> [Task to carry out]: Show every line in the records below that contains the word "center".

> [Listed entries]:
== Segment start ==

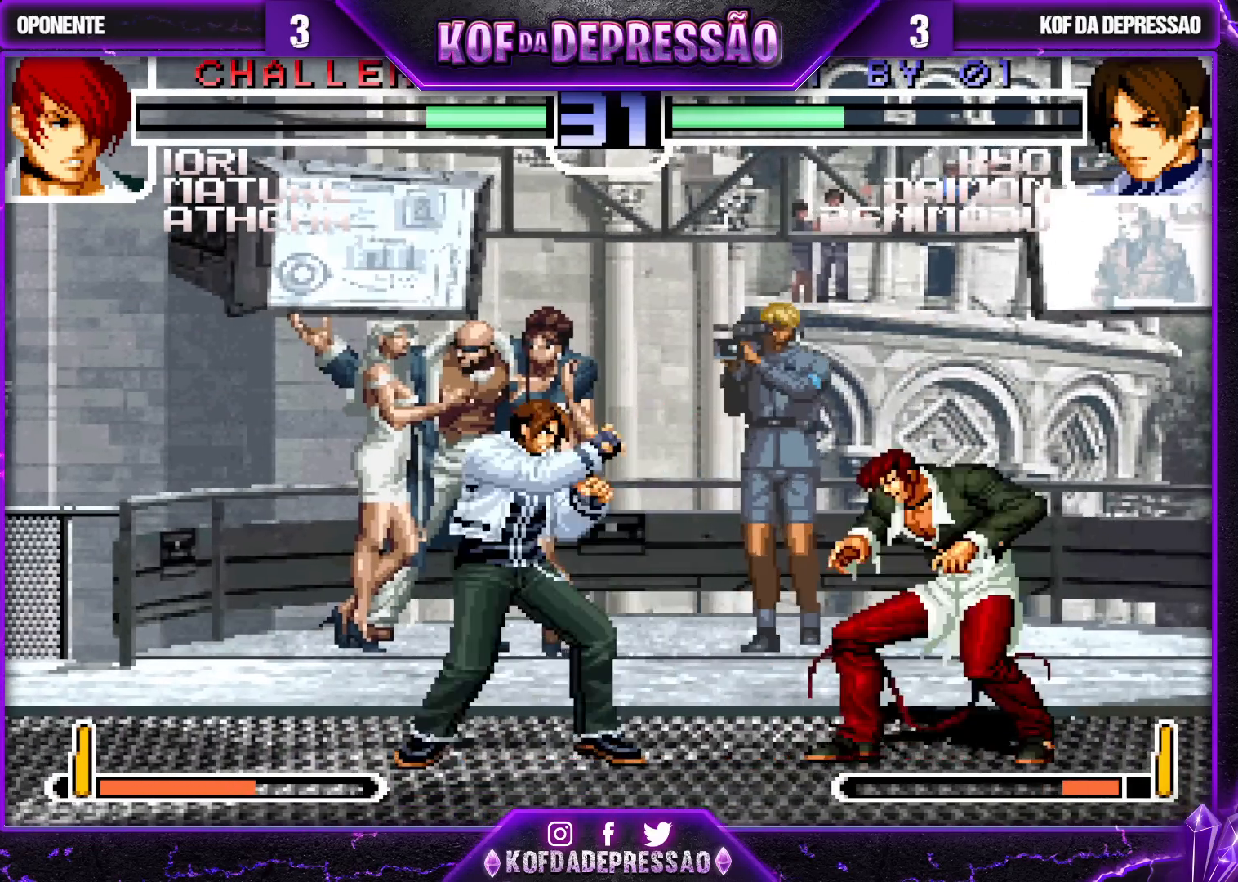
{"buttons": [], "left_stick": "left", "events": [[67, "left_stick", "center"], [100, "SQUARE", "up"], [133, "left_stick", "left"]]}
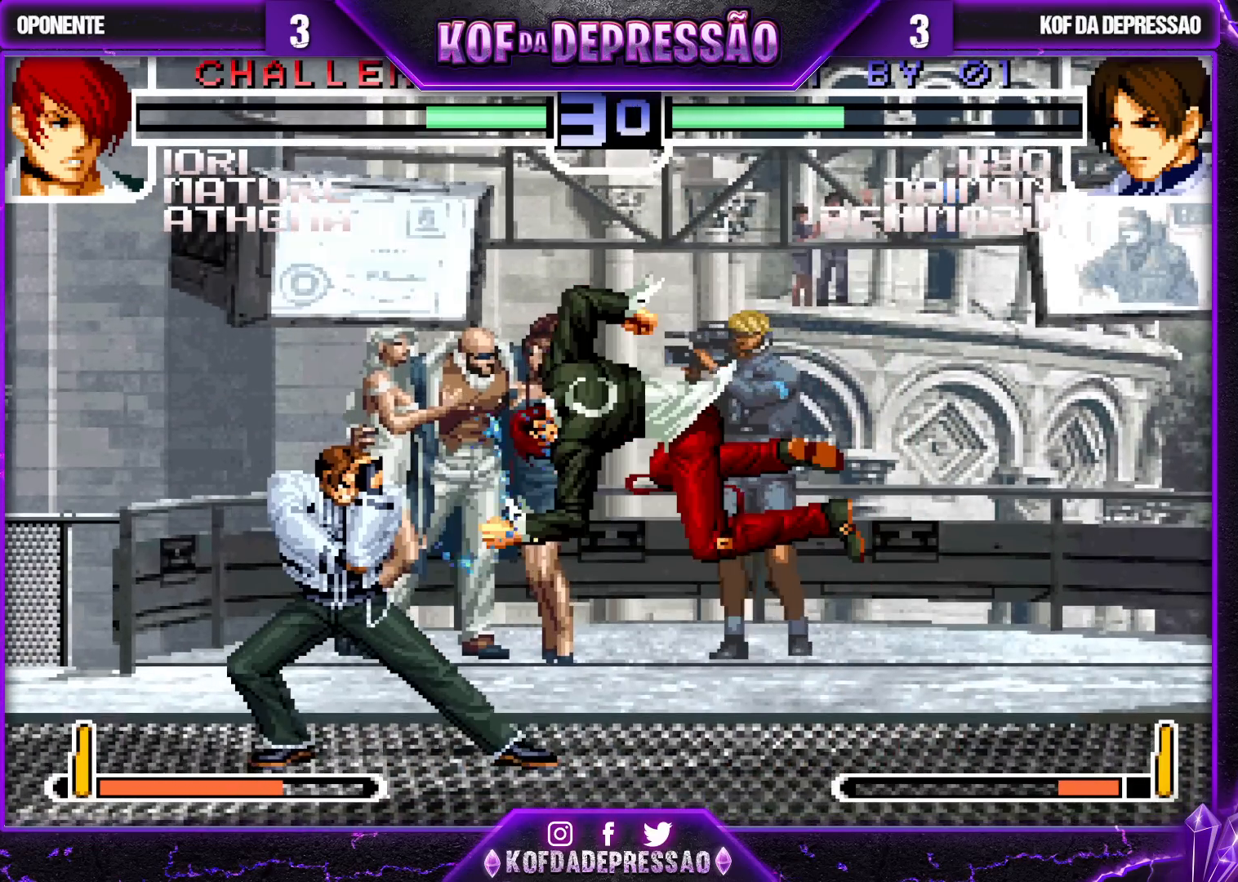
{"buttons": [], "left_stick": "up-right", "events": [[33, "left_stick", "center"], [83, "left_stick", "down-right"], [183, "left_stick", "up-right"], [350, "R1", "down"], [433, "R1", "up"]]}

== Segment end ==
== Segment start ==

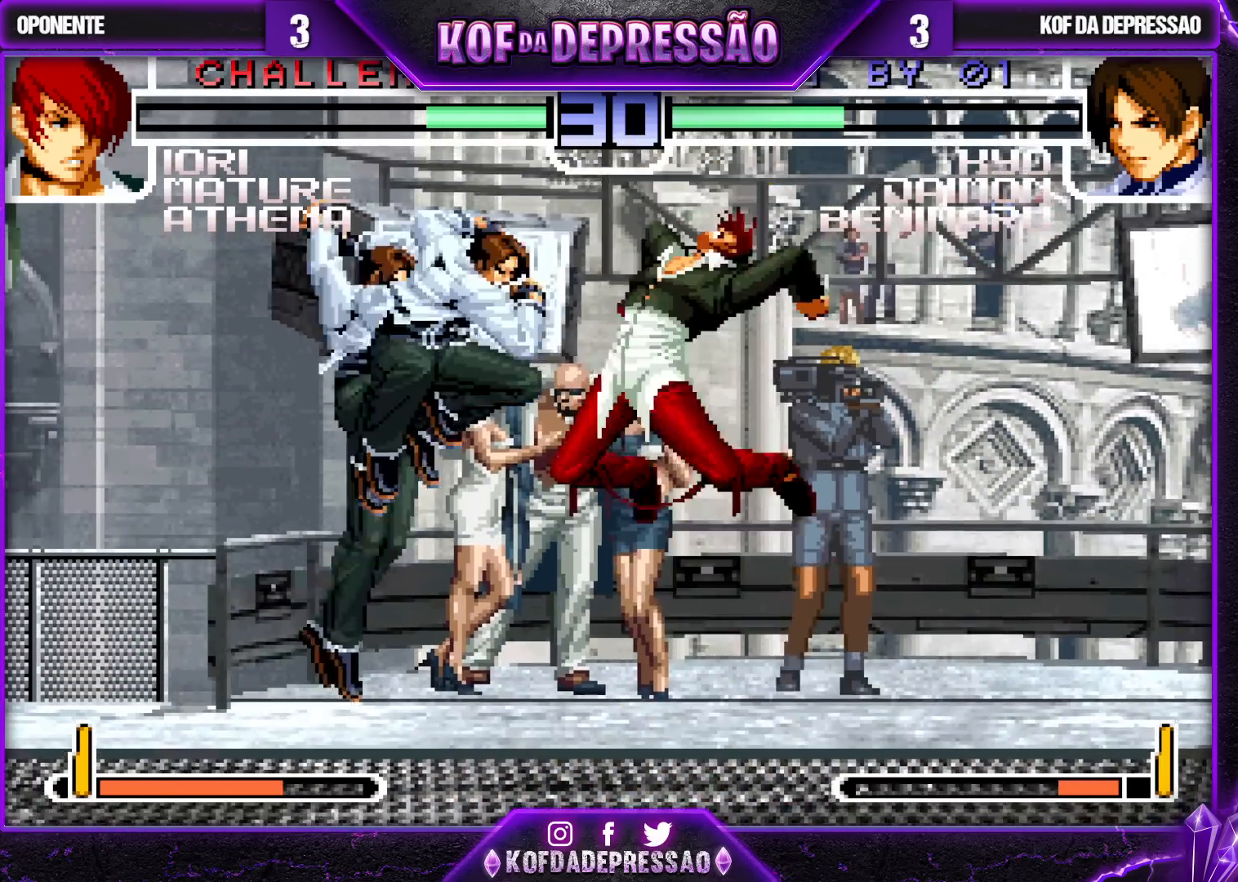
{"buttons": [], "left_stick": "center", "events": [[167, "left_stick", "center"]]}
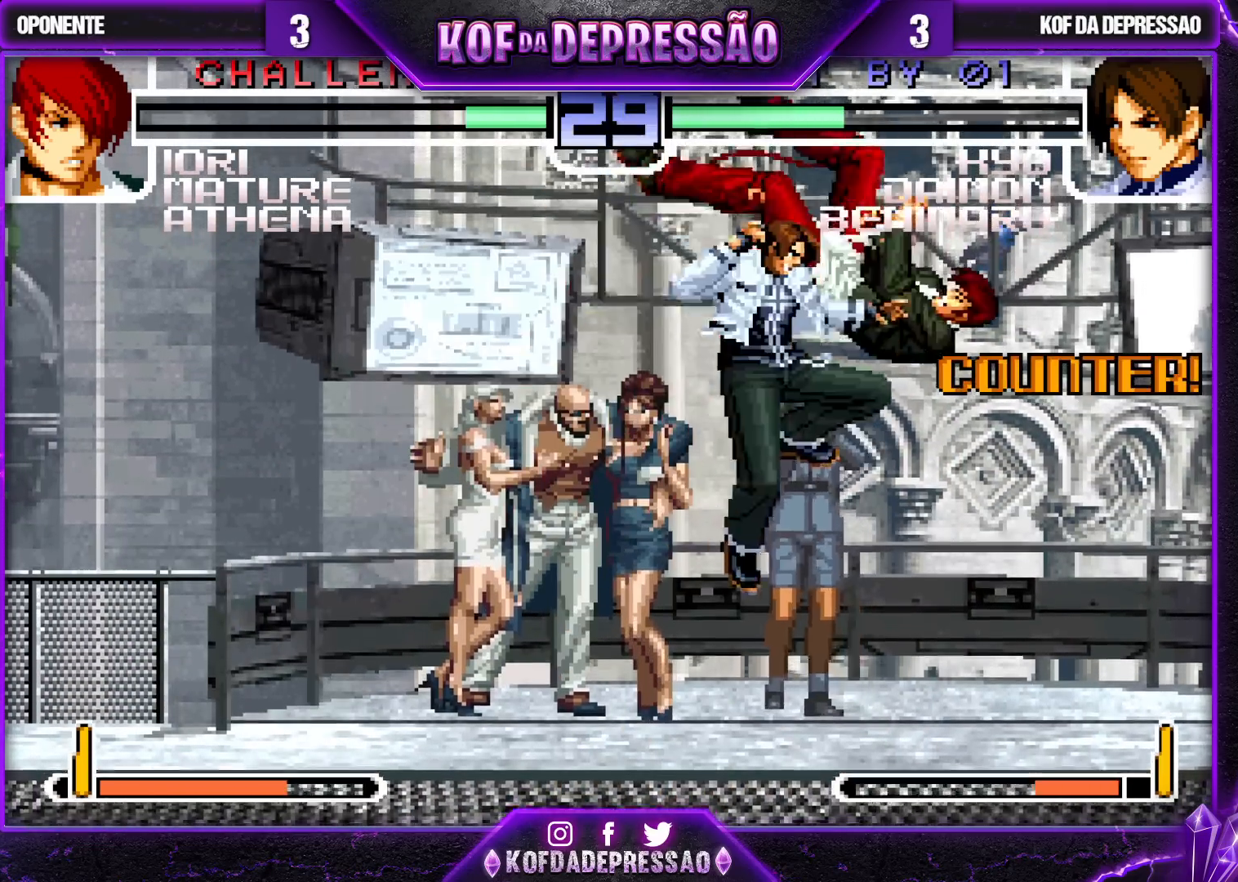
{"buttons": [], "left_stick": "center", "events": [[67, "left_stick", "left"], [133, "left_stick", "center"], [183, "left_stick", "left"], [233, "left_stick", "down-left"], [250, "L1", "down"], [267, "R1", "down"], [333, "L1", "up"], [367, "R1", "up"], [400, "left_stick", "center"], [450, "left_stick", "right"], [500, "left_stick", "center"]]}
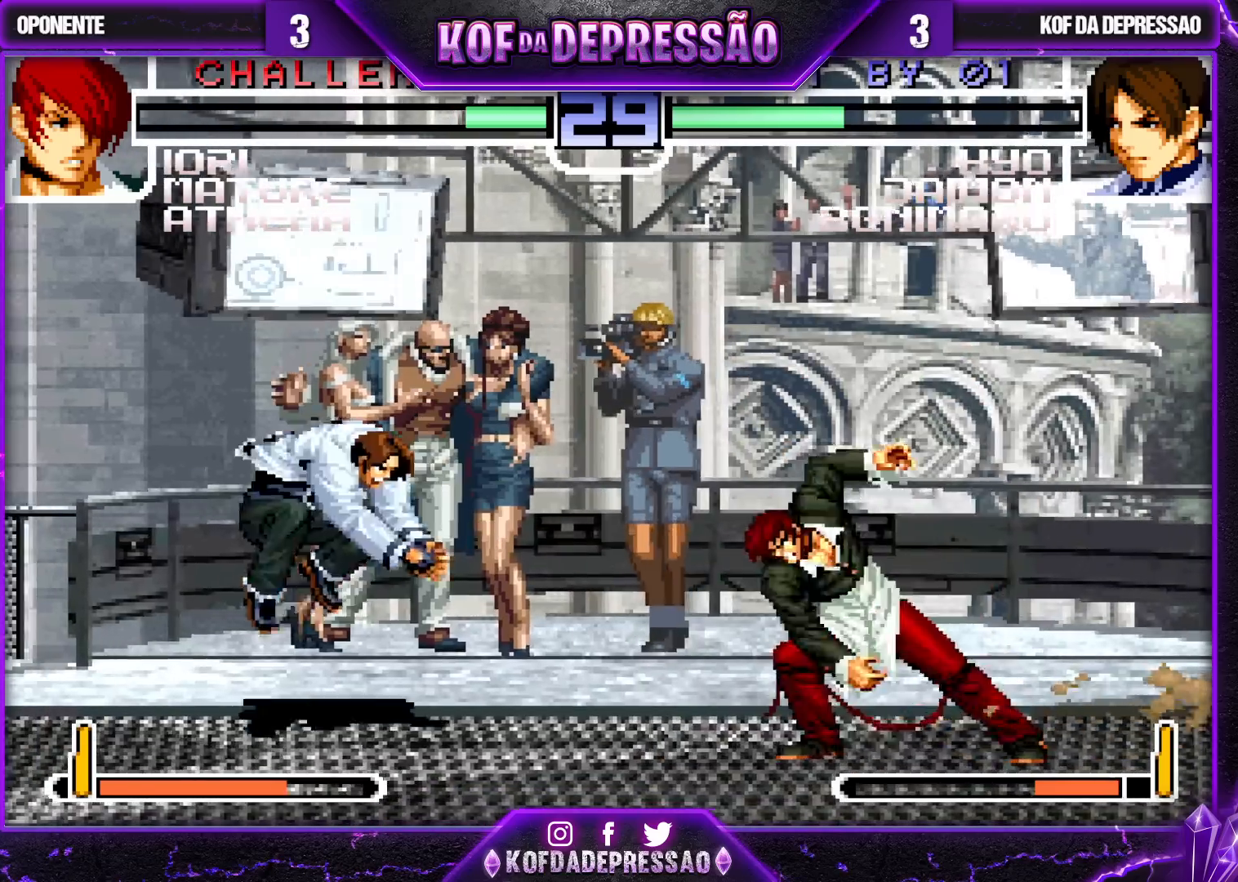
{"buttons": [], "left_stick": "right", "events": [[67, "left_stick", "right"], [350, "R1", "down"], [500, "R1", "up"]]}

== Segment end ==

> [Written answer]:
{"buttons": [], "left_stick": "left", "events": [[67, "left_stick", "center"], [100, "SQUARE", "up"], [133, "left_stick", "left"]]}
{"buttons": [], "left_stick": "up-right", "events": [[33, "left_stick", "center"], [83, "left_stick", "down-right"], [183, "left_stick", "up-right"], [350, "R1", "down"], [433, "R1", "up"]]}
{"buttons": [], "left_stick": "center", "events": [[167, "left_stick", "center"]]}
{"buttons": [], "left_stick": "center", "events": [[67, "left_stick", "left"], [133, "left_stick", "center"], [183, "left_stick", "left"], [233, "left_stick", "down-left"], [250, "L1", "down"], [267, "R1", "down"], [333, "L1", "up"], [367, "R1", "up"], [400, "left_stick", "center"], [450, "left_stick", "right"], [500, "left_stick", "center"]]}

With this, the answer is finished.